Collected data
--- START ---
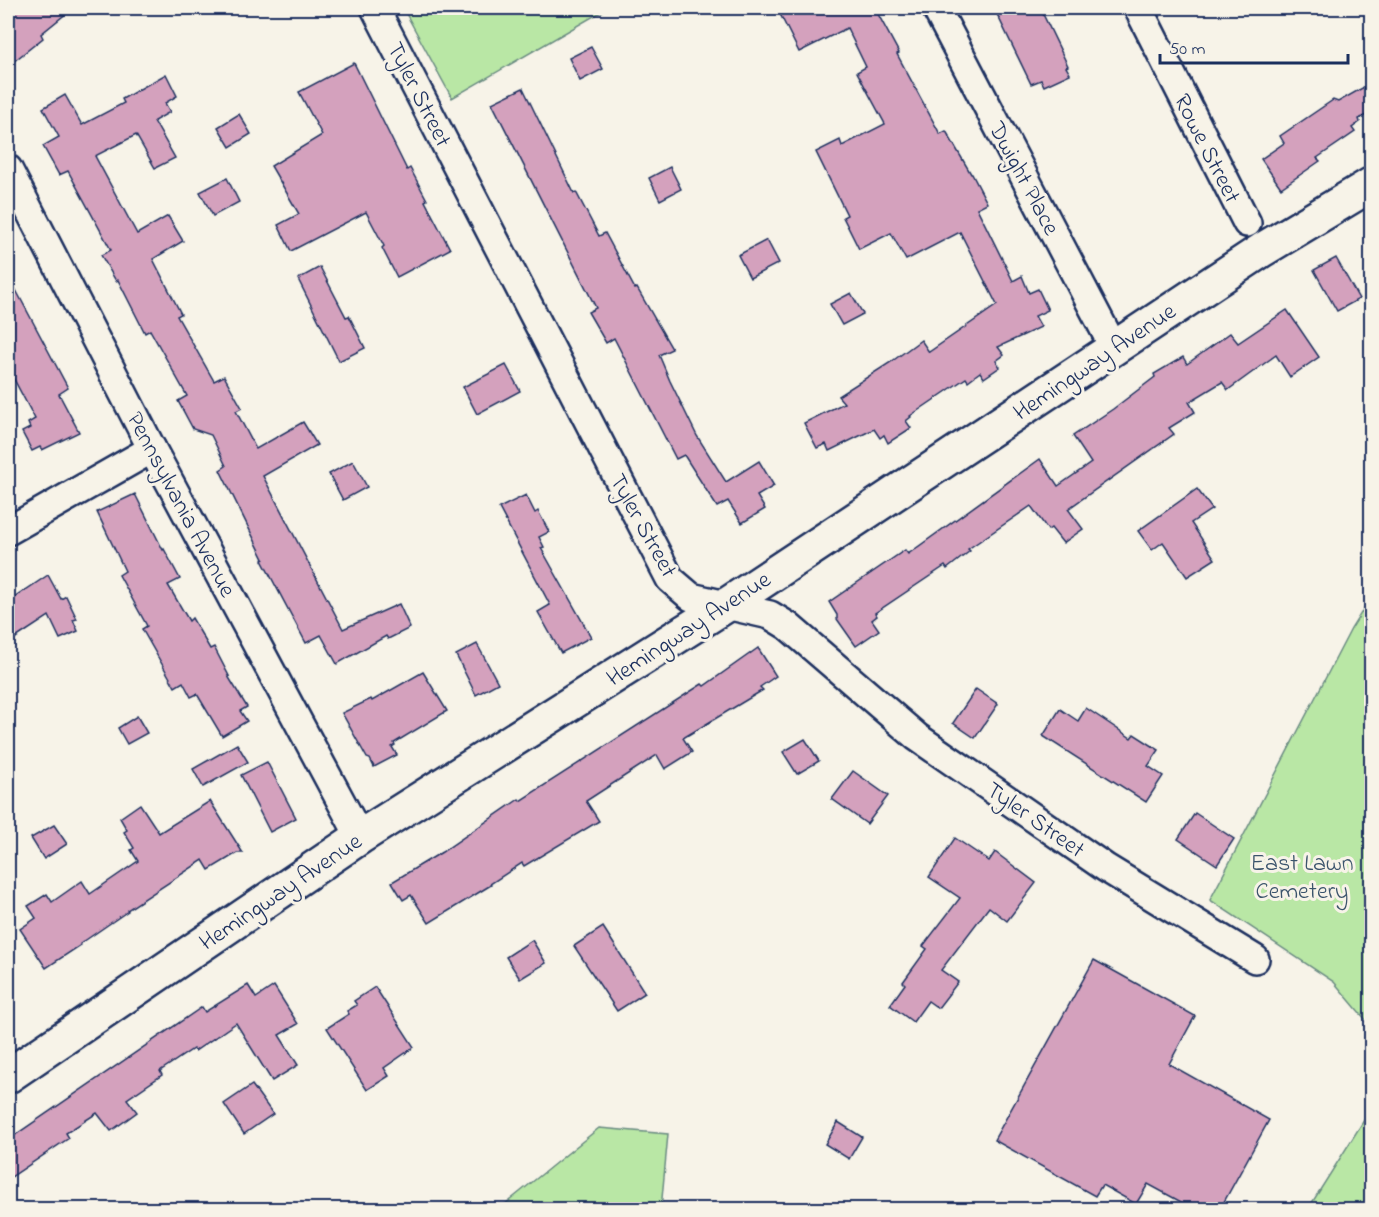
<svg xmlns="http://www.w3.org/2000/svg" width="1379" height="1217" font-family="'Indie Flower',sans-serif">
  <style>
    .green { fill: #b9e7a5; stroke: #6a8b82; stroke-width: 1.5 }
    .building { fill: #d4a1bd; stroke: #1b2f5e; stroke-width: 1.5 }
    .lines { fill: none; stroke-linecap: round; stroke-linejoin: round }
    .minor-casing { stroke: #1b2f5e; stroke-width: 32 }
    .major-casing { stroke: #1b2f5e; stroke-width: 38 }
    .minor { stroke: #f7f3e8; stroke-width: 27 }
    .major { stroke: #f7f3e8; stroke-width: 33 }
    .labels { text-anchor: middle; stroke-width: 6; stroke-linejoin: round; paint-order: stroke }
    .street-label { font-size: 24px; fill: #1b2f5e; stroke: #f7f3e8 }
    .park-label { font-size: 24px; fill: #3b546c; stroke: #f7f3e8 }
  </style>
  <rect width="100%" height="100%" fill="#f7f3e8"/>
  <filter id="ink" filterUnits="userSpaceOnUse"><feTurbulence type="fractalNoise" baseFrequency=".0167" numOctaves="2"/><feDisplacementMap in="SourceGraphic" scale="12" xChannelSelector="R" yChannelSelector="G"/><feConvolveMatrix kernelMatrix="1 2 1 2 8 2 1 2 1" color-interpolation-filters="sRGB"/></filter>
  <g filter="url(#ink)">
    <g class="green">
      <polygon points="403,8 608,8 452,98"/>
      <polygon points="1371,597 1371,1026 1334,982 1210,900 1351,629"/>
      <polygon points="1371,1109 1371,1209 1308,1209"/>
      <polygon points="599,1128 668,1134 661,1209 499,1209"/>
    </g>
    <g class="building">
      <polygon points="8,8 73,8 41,34 43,38 8,66"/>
      <polygon points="777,8 890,8 878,14 899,53 897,54 940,134 946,131 971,174 972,174 987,203 977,208 1013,281 1022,276 1029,293 1038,289 1048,310 1035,316 1041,327 998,347 1004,355 996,361 1000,367 984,378 980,372 968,381 966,378 910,416 911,417 906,421 911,428 888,443 884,435 880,438 874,429 829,451 826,444 817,448 804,423 844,403 838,396 891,362 921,340 929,352 997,305 960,232 906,260 891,233 859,249 843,217 847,215 816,152 840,140 842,146 885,124 857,72 866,67 847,28 799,52"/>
      <polygon points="994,8 1040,8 1068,66 1066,67 1070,74 1044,86 1041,80 1031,84"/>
      <polygon points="591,47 603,69 580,81 569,58"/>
      <polygon points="354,63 407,170 410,168 427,200 425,201 450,249 397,277 382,248 384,246 366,212 291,251 278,225 299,214 271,166 322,135 299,92"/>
      <polygon points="166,74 177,96 165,103 170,112 154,121 175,158 155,168 136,135 95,156 137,234 168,216 183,241 153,259 181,314 177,316 214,381 224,376 242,408 236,411 256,449 303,422 317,445 263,476 343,629 399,604 410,628 388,639 386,636 337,664 321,635 306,643 262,560 264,559 220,470 226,466 211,435 193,429 178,401 187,396 150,330 145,333 118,280 116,281 101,255 111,250 68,171 59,175 43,146 59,137 43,108 65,95 82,125 124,103 122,99"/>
      <polygon points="1371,83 1371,112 1359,119 1360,122 1352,128 1355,132 1317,158 1320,161 1281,188 1261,159 1284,143 1280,136 1333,100 1338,102"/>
      <polygon points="523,88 574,193 576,192 599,236 605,233 635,289 637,288 672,349 659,355 670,381 697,436 726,482 759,461 774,486 757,496 765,509 742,523 728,501 717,507 684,455 676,459 614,338 606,343 588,312 596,308 492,103"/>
      <polygon points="239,114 251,134 230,147 218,127"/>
      <polygon points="670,167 681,189 660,200 649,178"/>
      <polygon points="227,178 239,202 213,216 200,192"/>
      <polygon points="767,240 779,263 750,278 738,255"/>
      <polygon points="1336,258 1359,299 1337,311 1314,270"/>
      <polygon points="320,267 346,317 349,316 365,348 339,361 298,279"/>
      <polygon points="8,275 68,388 59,394 79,432 42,450 40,447 32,451 22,432 30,428 28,423 35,419 8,368"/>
      <polygon points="851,293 863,314 842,325 830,304"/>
      <polygon points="1287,310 1319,357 1290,377 1276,355 1228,390 1222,382 1189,402 1195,412 1169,428 1174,434 1068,509 1083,529 1063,543 1051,528 1048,530 1031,506 968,549 970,551 947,569 945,566 875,613 877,616 872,620 879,630 856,646 837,619 837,615 829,602 905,550 908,554 1040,459 1058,486 1091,463 1073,436 1113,409 1155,377 1154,374 1183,357 1187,364 1230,333 1238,343"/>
      <polygon points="506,365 520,391 477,414 463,387"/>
      <polygon points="353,461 367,487 343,500 329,474"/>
      <polygon points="1197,489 1212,509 1191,523 1215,559 1187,577 1163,542 1152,550 1138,531"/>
      <polygon points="135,494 163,550 164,549 180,579 168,585 189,621 192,618 210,649 214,647 229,676 228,676 247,707 240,711 247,721 222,736 197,694 191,697 183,682 175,687 142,629 147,626 119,575 125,571 97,512"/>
      <polygon points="526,495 535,513 538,511 549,532 539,537 544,547 541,548 591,637 561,653 538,612 550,605 499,508"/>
      <polygon points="48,575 61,599 66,596 77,619 73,620 78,631 60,639 49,616 8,643 8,602"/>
      <polygon points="477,644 498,683 476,695 456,655"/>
      <polygon points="758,648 776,676 760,687 763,690 683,738 692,752 665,769 657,755 586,801 599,821 524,866 522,863 490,884 491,885 429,923 411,895 403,900 392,882 442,852 519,799 520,801 702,684 704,686"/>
      <polygon points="423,672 447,711 394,743 395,745 392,747 397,755 374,767 370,759 367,758 342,713 371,699 372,701"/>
      <polygon points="976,689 998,704 975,738 953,723"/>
      <polygon points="1086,708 1131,738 1134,734 1159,750 1148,766 1163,776 1146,802 1043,736 1060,709 1078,721"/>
      <polygon points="137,716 147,733 127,744 118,728"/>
      <polygon points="805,739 819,761 797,774 783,752"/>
      <polygon points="237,744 248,762 203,787 193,769"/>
      <polygon points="267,762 296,818 270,832 241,775"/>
      <polygon points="853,771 888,796 867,824 832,799"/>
      <polygon points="210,801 243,853 237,853 209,870 203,860 127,910 128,911 80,944 81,945 46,968 20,929 36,918 28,906 47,894 52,902 82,881 90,894 138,861 131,850 134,848 124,832 127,830 120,818 140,804 159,833"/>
      <polygon points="1195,813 1234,839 1217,865 1178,839"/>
      <polygon points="54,825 67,844 44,859 31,838"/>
      <polygon points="955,838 989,861 995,852 1036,883 1007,921 989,907 941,970 958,982 938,1008 928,1001 913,1022 890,1005 905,984 903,982 927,949 923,946 960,898 929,877"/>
      <polygon points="603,927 645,993 617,1011 574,946"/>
      <polygon points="532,940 546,963 520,979 506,957"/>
      <polygon points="1094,960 1195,1016 1169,1064 1269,1120 1220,1209 1194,1209 1148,1184 1136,1204 1102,1185 1095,1196 994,1140"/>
      <polygon points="248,985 256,998 274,986 298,1024 279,1035 298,1065 272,1081 236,1023 195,1051 193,1049 160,1071 162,1075 127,1099 137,1112 111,1131 97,1113 66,1133 69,1138 8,1179 8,1140 202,1007 205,1012"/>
      <polygon points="375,987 414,1047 384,1068 389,1076 367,1090 327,1028 349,1014 347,1011 357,1005 354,1001"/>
      <polygon points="252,1085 273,1114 244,1134 224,1104"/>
      <polygon points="838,1122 862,1137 849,1159 825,1144"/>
    </g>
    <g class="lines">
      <g class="minor-casing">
        <g id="minor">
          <polyline points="375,8 670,579 691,597 770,615 788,626 917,737 1106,868 1255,959"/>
          <polyline points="936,8 1114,348"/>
          <polyline points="1138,8 1247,223"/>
          <polyline points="8,169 152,449 360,837"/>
          <polyline points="8,531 152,449"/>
        </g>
      </g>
      <g class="major-casing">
        <polyline id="major" points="8,1076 360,837 725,606 1262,250 1372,184"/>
      </g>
      <use href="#minor" class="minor"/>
      <use href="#major" class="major"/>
    </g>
  </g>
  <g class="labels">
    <g class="street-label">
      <text transform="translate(420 94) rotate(63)" y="8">Tyler Street</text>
      <text transform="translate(1208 148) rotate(63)" y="8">Rowe Street</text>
      <text transform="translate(1025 178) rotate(62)" y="8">Dwight Place</text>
      <text transform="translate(1094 361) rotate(-34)" y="8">Hemingway Avenue</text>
      <text transform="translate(182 504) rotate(62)" y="8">Pennsylvania Avenue</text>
      <text transform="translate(644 525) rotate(61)" y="8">Tyler Street</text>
      <text transform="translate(688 628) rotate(-33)" y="8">Hemingway Avenue</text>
      <text transform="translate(1036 819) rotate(35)" y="8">Tyler Street</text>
      <text transform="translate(280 891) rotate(-34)" y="8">Hemingway Avenue</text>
    </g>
    <g class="park-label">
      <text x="1302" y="870">East Lawn<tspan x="1302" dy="28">Cemetery</tspan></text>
    </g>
  </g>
  <rect width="1379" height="1217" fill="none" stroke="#f7f3e8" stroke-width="30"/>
  <rect x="15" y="15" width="1349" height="1187" fill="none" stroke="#1b2f5e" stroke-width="2" filter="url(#ink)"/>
  <path d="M1160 54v9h188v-9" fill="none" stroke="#1b2f5e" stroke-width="3"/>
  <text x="1169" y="54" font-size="18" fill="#1b2f5e" stroke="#f7f3e8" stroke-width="4.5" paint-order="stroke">50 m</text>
</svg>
--- END ---
Show every line above in which the word "lines" appears.

    .lines { fill: none; stroke-linecap: round; stroke-linejoin: round }
    <g class="lines">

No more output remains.